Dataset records
* * * * *
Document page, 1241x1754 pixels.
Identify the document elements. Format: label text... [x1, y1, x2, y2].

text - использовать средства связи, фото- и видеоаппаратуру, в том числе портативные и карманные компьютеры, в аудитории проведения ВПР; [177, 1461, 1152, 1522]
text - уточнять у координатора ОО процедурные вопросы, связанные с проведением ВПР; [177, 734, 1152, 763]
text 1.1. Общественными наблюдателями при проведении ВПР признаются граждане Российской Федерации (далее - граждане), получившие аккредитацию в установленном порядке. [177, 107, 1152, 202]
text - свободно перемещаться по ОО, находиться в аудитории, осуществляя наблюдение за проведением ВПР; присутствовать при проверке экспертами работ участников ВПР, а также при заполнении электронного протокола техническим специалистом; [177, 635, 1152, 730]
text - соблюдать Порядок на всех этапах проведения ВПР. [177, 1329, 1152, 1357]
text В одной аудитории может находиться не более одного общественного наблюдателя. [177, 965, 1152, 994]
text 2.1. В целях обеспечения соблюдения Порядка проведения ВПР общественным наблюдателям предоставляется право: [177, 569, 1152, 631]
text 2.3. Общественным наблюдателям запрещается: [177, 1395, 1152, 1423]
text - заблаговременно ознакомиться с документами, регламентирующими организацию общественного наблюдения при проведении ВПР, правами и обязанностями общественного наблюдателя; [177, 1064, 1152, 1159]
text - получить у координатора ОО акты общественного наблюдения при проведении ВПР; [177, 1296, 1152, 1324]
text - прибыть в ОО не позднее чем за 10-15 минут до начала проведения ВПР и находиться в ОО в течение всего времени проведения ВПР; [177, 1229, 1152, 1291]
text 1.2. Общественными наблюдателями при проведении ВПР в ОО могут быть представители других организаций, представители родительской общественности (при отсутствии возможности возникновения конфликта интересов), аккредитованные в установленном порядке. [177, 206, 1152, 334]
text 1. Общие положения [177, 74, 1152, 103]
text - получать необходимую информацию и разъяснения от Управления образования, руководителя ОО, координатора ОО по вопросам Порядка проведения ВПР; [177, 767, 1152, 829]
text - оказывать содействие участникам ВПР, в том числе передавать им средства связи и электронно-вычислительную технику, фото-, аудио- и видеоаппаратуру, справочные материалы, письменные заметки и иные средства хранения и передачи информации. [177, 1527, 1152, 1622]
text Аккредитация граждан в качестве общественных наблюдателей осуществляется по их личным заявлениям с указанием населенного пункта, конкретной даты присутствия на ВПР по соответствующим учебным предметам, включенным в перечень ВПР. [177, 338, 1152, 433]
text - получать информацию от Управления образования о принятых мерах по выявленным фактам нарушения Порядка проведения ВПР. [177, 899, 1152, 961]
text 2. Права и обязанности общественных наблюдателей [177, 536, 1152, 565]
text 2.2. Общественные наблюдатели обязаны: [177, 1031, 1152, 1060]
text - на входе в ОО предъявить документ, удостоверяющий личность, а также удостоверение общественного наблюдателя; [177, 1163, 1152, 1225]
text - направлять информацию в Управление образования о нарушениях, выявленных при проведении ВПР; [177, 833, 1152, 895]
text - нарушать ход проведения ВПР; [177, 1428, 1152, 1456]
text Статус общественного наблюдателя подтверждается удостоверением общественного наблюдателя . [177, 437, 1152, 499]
* * * * *
- _Work instruction_:
A complete answer gives every line of the records holding "находиться".

- _Result of the exercise_:
text - свободно перемещаться по ОО, находиться в аудитории, осуществляя наблюдение за проведением ВПР; присутствовать при проверке экспертами работ участников ВПР, а также при заполнении электронного протокола техническим специалистом; [177, 635, 1152, 730]
text В одной аудитории может находиться не более одного общественного наблюдателя. [177, 965, 1152, 994]
text - прибыть в ОО не позднее чем за 10-15 минут до начала проведения ВПР и находиться в ОО в течение всего времени проведения ВПР; [177, 1229, 1152, 1291]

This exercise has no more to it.